Abstract

Abstract Background and Aims Antibodies to M-type phospholipase A2 receptor (PLA2R-Ab) are considered to be a promising biomarker for laboratory diagnosis of primary membranous nephropathy (PMN) and may be useful in the evaluation of the response to therapy and CKD prognosis. The aim of the study was to compare two immunoassay methods – indirect immunofluorescence (IIF) and enzyme immunoassay (ELISA) for the determination of circulating PLA2R-Ab in patients with PMN. Method The study included 54 patients aged 55 (40-63) yrs. (M: F [33:21]) with PMN before treatment (n=16) and treated with immunosuppressive therapy (IST) (n=38), and apparently healthy individuals of the corresponding gender and age (n=10). Proteinuria and estimated glomerular filtration rate (eGFR) were determined in all participants. The levels of PLA2R-Ab were determined by IIF and quantitative/ semi-quantitative ELISA (EURUIMMUN AG test, Germany). In 16 PMN patients without treatment and 28 PMN patients treated with IST the level of PLA2R-Ab was measured one time and in 10 PMN patients treated IST – in dynamic, from 2 to 5 times. Statistical comparisons among groups were performed using Mann–Whitney U-test and Kruskal-Wallis H tests. The association between variables was estimated using Spearman’s coefficient. Sensitivity and specificity of the methods were calculated. Results The correlation coefficient between IIF and ELISA was 0.82 (p <0.005). There were more PLA2R-Ab-positive cases detected by ELISA, both before treatment (ELISA - 80%, IIF - 67%) and among patients treated with IST (ELISA - 63%, IIF - 50%). In control group, ELISA showed no positive results for PLA2R-Ab (specificity was 100%). The levels of proteinuria and eGFR were associated with autoantibodies determined by ELISA, both quantitative and semi-quantitative (proteinuria: r = 0.69, p = 0.001; eGFR: r = -0.38, p = 0.035) but not by IIF (proteinuria: r=0.33, p=0.061; eGFR: r=-0.26, p=0.082).

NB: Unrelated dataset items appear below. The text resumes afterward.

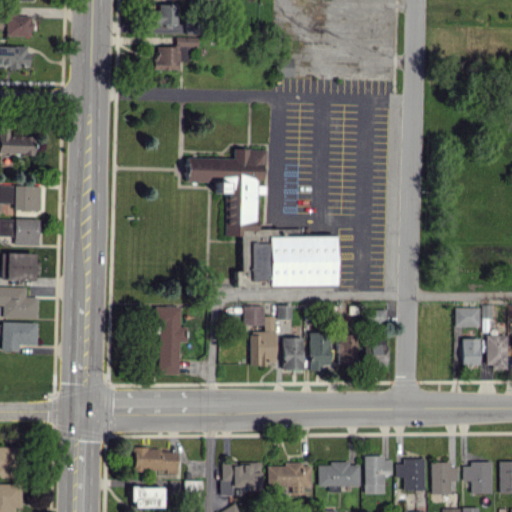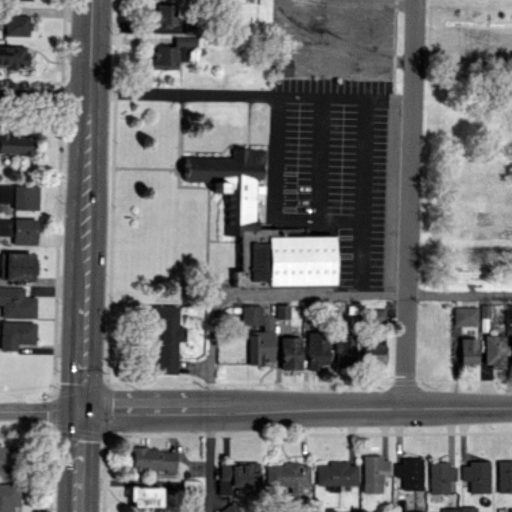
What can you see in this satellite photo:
road: (365, 2)
building: (165, 12)
building: (16, 24)
road: (323, 51)
building: (171, 52)
building: (12, 55)
building: (283, 66)
road: (249, 94)
road: (43, 97)
building: (14, 142)
road: (85, 148)
building: (19, 195)
road: (361, 196)
building: (236, 201)
road: (409, 204)
road: (294, 218)
road: (339, 220)
building: (18, 229)
building: (298, 259)
building: (16, 265)
road: (363, 295)
building: (15, 302)
building: (280, 310)
building: (374, 315)
building: (463, 316)
building: (15, 333)
building: (257, 334)
building: (165, 337)
building: (343, 348)
building: (315, 349)
building: (467, 350)
building: (492, 350)
building: (289, 352)
road: (81, 353)
building: (374, 353)
building: (511, 353)
road: (209, 403)
road: (296, 409)
road: (40, 410)
traffic signals: (80, 410)
building: (152, 459)
building: (6, 461)
road: (78, 461)
building: (372, 472)
building: (408, 472)
building: (335, 473)
building: (286, 475)
building: (475, 475)
building: (439, 476)
building: (503, 476)
building: (189, 485)
building: (8, 496)
building: (144, 496)
building: (227, 508)
building: (447, 509)
building: (466, 509)
building: (509, 509)
building: (322, 510)
building: (341, 510)
building: (414, 511)
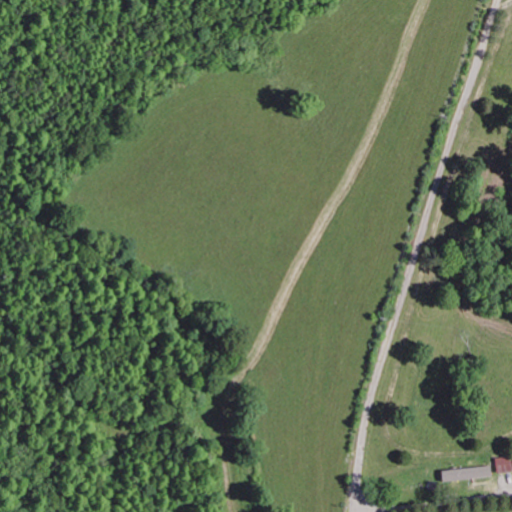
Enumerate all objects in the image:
road: (423, 244)
building: (503, 466)
building: (465, 475)
road: (358, 501)
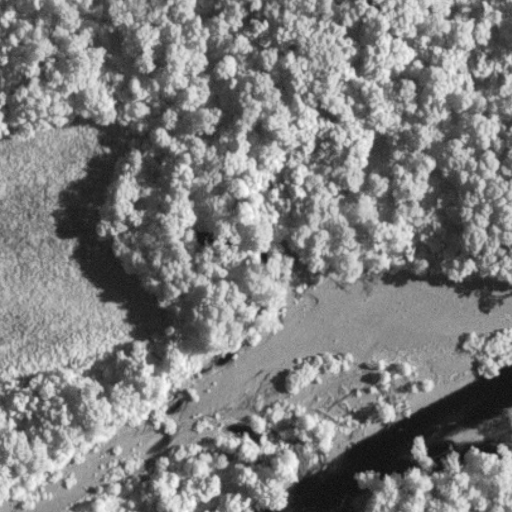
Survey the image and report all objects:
crop: (67, 251)
river: (266, 374)
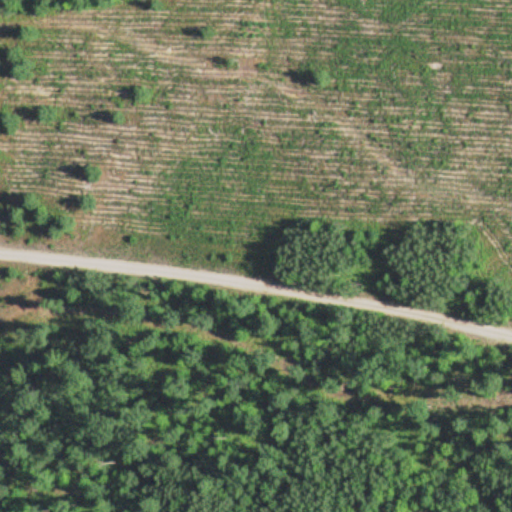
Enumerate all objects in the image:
road: (257, 286)
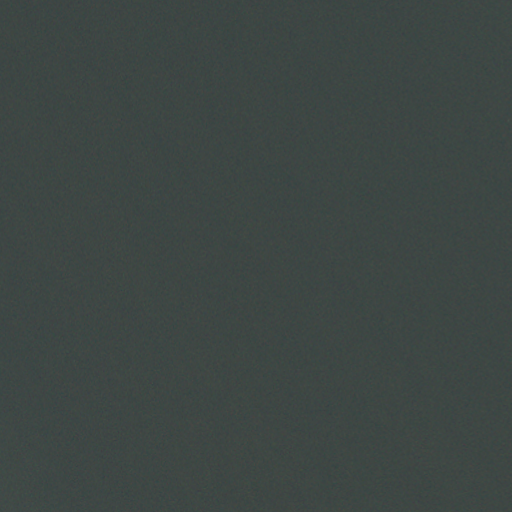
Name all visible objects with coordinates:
river: (220, 254)
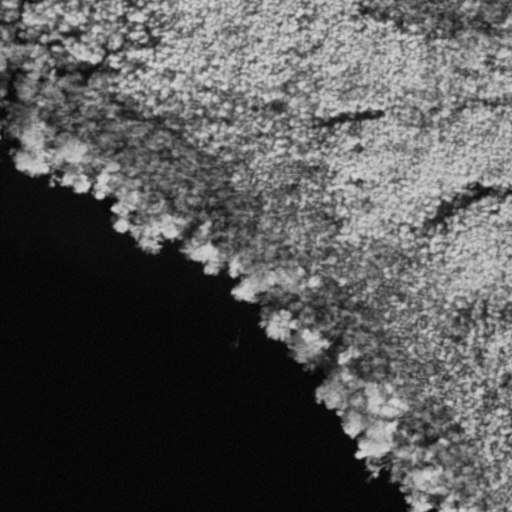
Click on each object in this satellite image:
river: (108, 419)
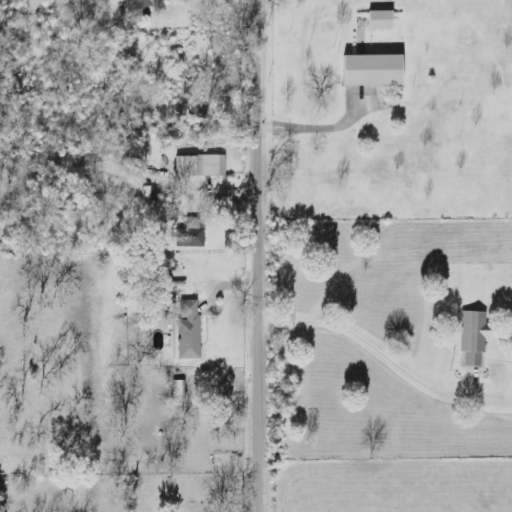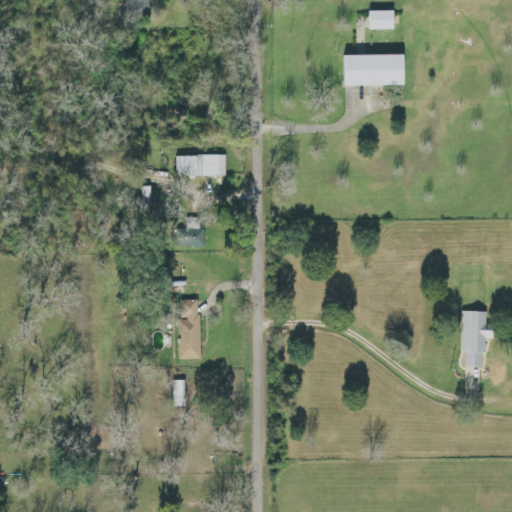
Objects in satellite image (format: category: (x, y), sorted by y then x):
building: (137, 3)
building: (382, 20)
building: (375, 70)
road: (323, 127)
building: (200, 165)
road: (130, 174)
building: (198, 237)
road: (262, 255)
building: (191, 332)
building: (475, 335)
road: (373, 345)
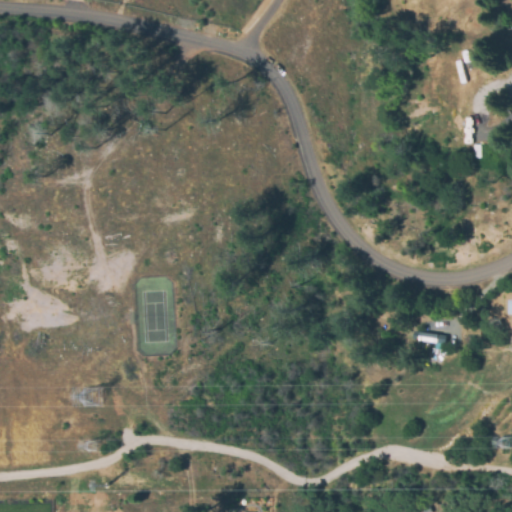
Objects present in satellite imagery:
road: (258, 27)
road: (291, 107)
building: (510, 305)
building: (428, 337)
power tower: (90, 397)
power tower: (508, 444)
power tower: (94, 448)
road: (256, 457)
power tower: (88, 494)
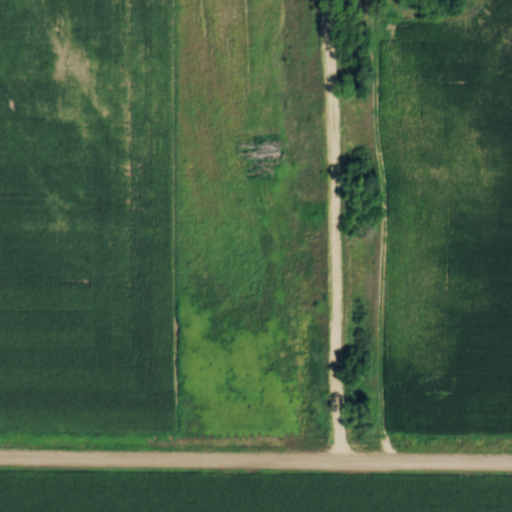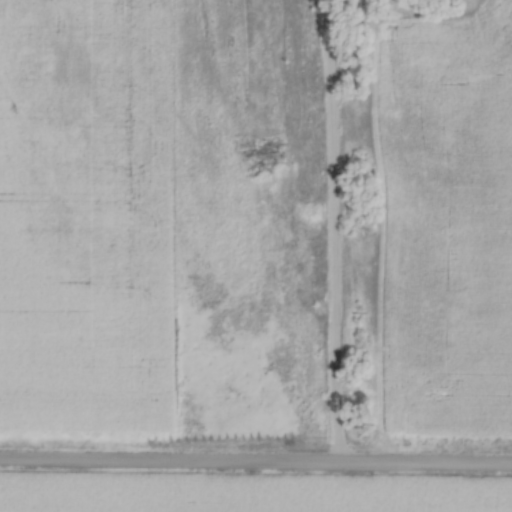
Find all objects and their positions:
road: (331, 231)
road: (171, 460)
road: (427, 462)
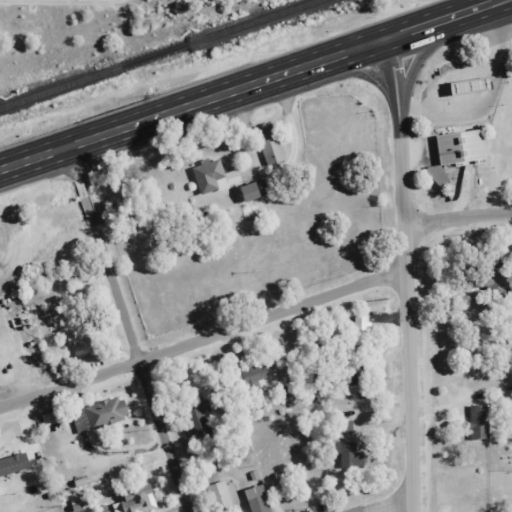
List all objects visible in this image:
railway: (251, 21)
railway: (156, 54)
road: (249, 83)
railway: (61, 85)
building: (469, 85)
building: (271, 149)
building: (280, 149)
building: (455, 151)
building: (222, 174)
building: (207, 175)
building: (260, 189)
building: (248, 190)
road: (458, 219)
road: (406, 274)
building: (495, 281)
road: (127, 329)
road: (202, 338)
building: (80, 341)
building: (252, 376)
building: (98, 414)
building: (197, 417)
building: (478, 421)
building: (349, 454)
building: (222, 496)
building: (256, 498)
building: (135, 500)
road: (386, 503)
building: (485, 511)
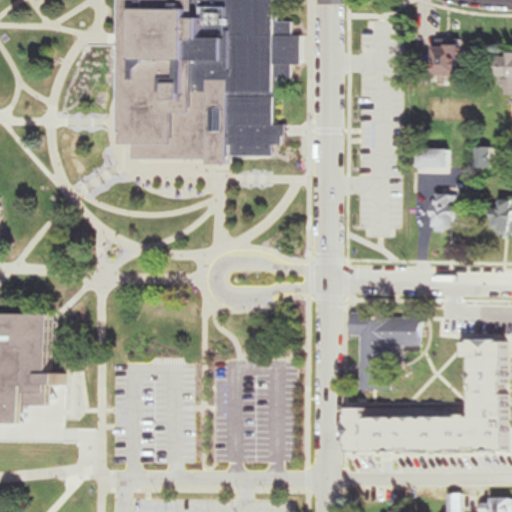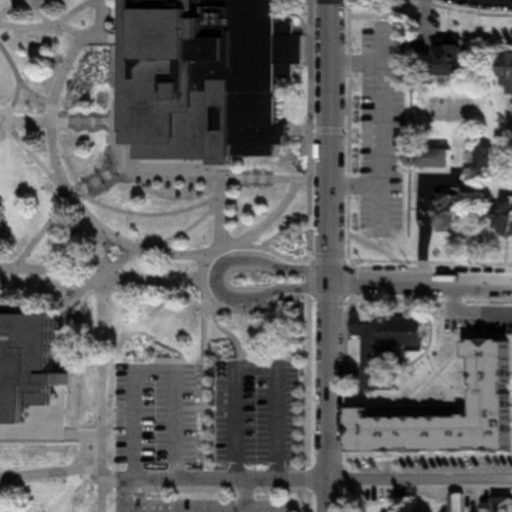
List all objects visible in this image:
road: (464, 12)
road: (73, 13)
road: (377, 15)
road: (382, 21)
road: (63, 28)
building: (457, 58)
road: (361, 63)
building: (206, 77)
building: (210, 78)
road: (32, 92)
road: (14, 100)
road: (25, 121)
parking lot: (382, 128)
road: (360, 130)
road: (382, 130)
road: (308, 132)
road: (338, 140)
building: (441, 158)
road: (118, 161)
road: (63, 175)
road: (303, 179)
road: (360, 187)
road: (96, 202)
building: (454, 212)
road: (219, 214)
building: (6, 221)
road: (267, 221)
road: (37, 239)
road: (382, 242)
road: (379, 249)
road: (122, 261)
road: (271, 264)
road: (108, 274)
road: (422, 283)
road: (267, 294)
road: (4, 312)
building: (481, 330)
road: (234, 338)
road: (299, 351)
building: (389, 352)
building: (27, 362)
building: (33, 363)
road: (156, 372)
road: (260, 373)
road: (206, 381)
road: (105, 393)
road: (328, 395)
road: (208, 408)
road: (119, 410)
parking lot: (257, 410)
parking lot: (155, 413)
road: (52, 432)
building: (395, 445)
road: (63, 473)
road: (210, 478)
road: (420, 479)
road: (66, 495)
road: (249, 495)
building: (459, 502)
parking lot: (215, 504)
building: (500, 504)
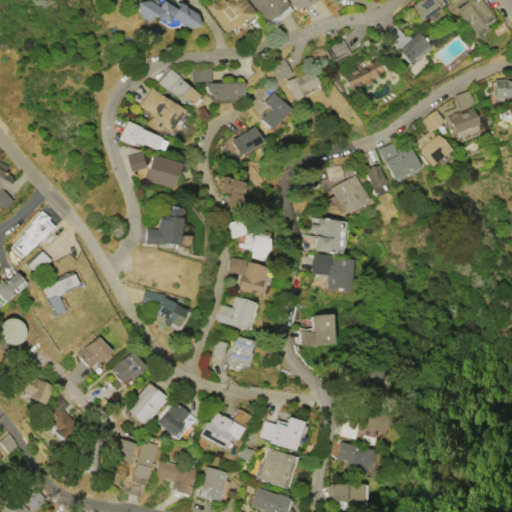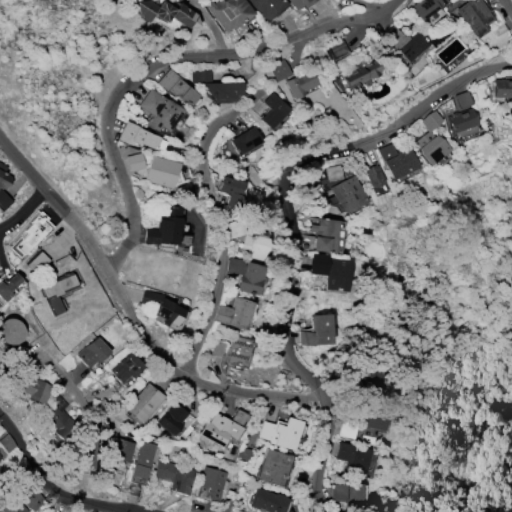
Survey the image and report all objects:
building: (300, 3)
building: (298, 4)
building: (267, 7)
building: (423, 7)
building: (424, 7)
building: (270, 9)
building: (165, 13)
building: (165, 13)
building: (229, 13)
building: (229, 14)
building: (469, 14)
building: (473, 16)
building: (401, 42)
building: (401, 43)
building: (335, 50)
road: (219, 55)
building: (278, 70)
building: (279, 70)
building: (361, 74)
building: (361, 74)
building: (298, 83)
building: (300, 84)
building: (212, 85)
building: (215, 87)
building: (176, 88)
building: (177, 88)
building: (502, 88)
building: (502, 88)
building: (462, 99)
building: (462, 99)
building: (272, 110)
building: (273, 110)
building: (159, 111)
building: (159, 111)
building: (510, 111)
building: (461, 120)
building: (462, 123)
building: (138, 137)
building: (138, 138)
building: (430, 139)
building: (246, 142)
building: (384, 151)
building: (133, 161)
building: (133, 161)
building: (397, 161)
building: (400, 162)
building: (160, 171)
building: (160, 171)
building: (336, 172)
building: (375, 180)
building: (375, 180)
building: (3, 186)
building: (2, 188)
building: (232, 190)
building: (233, 193)
building: (348, 193)
building: (349, 194)
road: (16, 204)
road: (292, 222)
road: (217, 226)
building: (163, 227)
building: (235, 228)
building: (162, 229)
building: (32, 232)
building: (30, 234)
building: (326, 235)
building: (329, 236)
building: (253, 246)
building: (253, 246)
building: (36, 262)
building: (37, 262)
building: (318, 264)
building: (331, 271)
building: (246, 275)
building: (337, 275)
building: (251, 277)
building: (9, 285)
building: (9, 285)
building: (56, 291)
building: (57, 292)
building: (159, 308)
building: (161, 309)
building: (234, 313)
building: (235, 313)
road: (132, 317)
building: (320, 329)
building: (316, 331)
building: (10, 332)
building: (305, 338)
building: (219, 348)
building: (90, 352)
building: (233, 352)
building: (238, 352)
building: (90, 353)
building: (125, 367)
building: (125, 368)
road: (58, 377)
building: (373, 378)
building: (371, 381)
building: (351, 385)
building: (29, 387)
building: (30, 387)
building: (144, 402)
building: (144, 403)
building: (171, 418)
building: (55, 420)
building: (58, 420)
building: (370, 420)
building: (372, 420)
building: (174, 421)
building: (222, 428)
building: (221, 429)
building: (345, 430)
building: (345, 431)
building: (279, 432)
building: (282, 433)
building: (90, 450)
building: (120, 450)
building: (121, 450)
building: (343, 451)
building: (89, 453)
building: (1, 454)
building: (353, 459)
building: (141, 460)
building: (358, 461)
building: (141, 462)
building: (272, 467)
building: (274, 467)
building: (173, 475)
building: (174, 476)
building: (209, 484)
building: (211, 484)
road: (55, 488)
building: (338, 492)
building: (349, 494)
building: (355, 497)
building: (267, 501)
building: (267, 501)
building: (10, 503)
building: (11, 503)
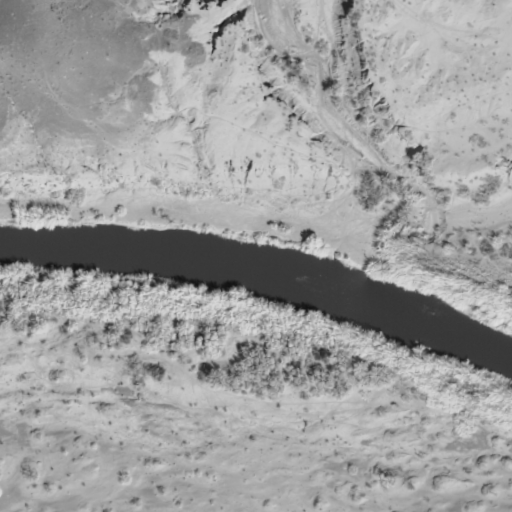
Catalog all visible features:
river: (260, 275)
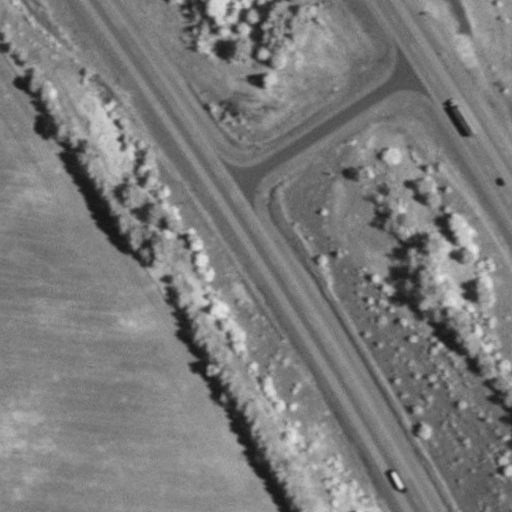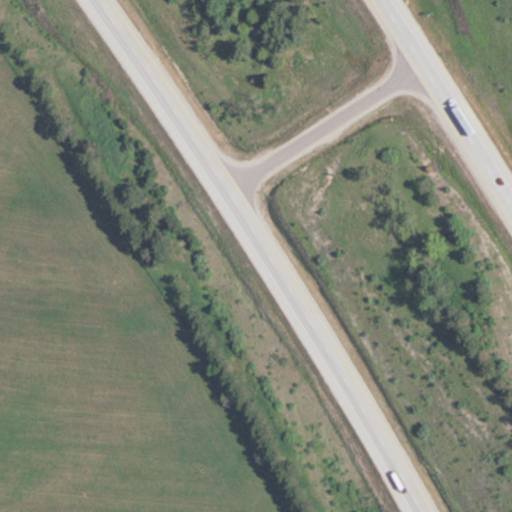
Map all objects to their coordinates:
road: (452, 102)
road: (332, 135)
road: (263, 251)
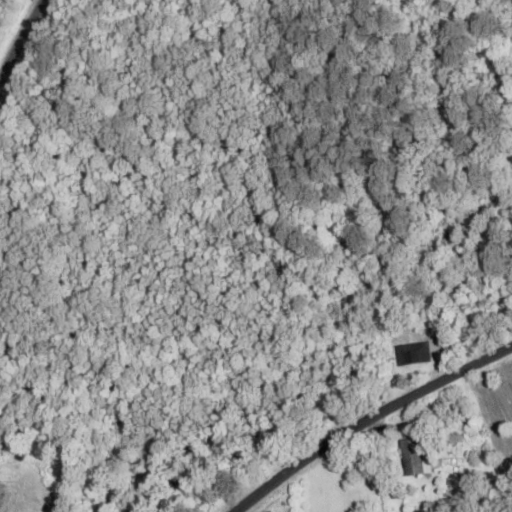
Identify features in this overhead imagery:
road: (20, 38)
building: (413, 354)
road: (367, 420)
building: (414, 458)
building: (9, 483)
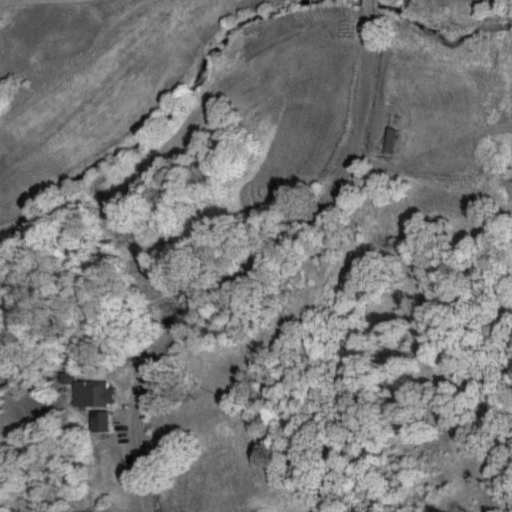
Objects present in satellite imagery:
road: (424, 27)
building: (396, 140)
road: (302, 280)
building: (105, 393)
building: (106, 421)
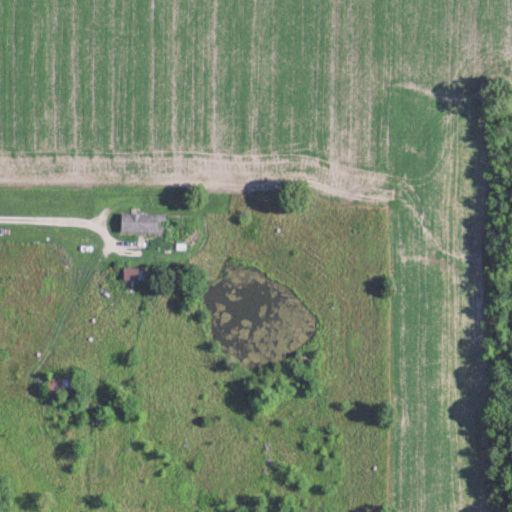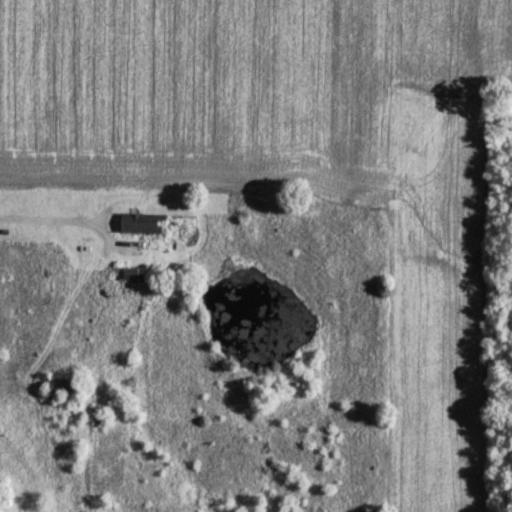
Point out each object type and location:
building: (136, 221)
building: (126, 272)
building: (58, 385)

The levels of PLA2R-Ab measured by ELISA correlated with the course of disease in patients treated with IST, while IIF did not show any dynamics is some cases. Conclusion Both quantitative and semi-quantitative ELISA were considered to be more preferable methods since the obtained results correlate with renal dysfunction and allow to assess the concentration of PLA2R-Ab in the course of disease more accurately, that may contribute to timely correction of treatment and improvement of outcome.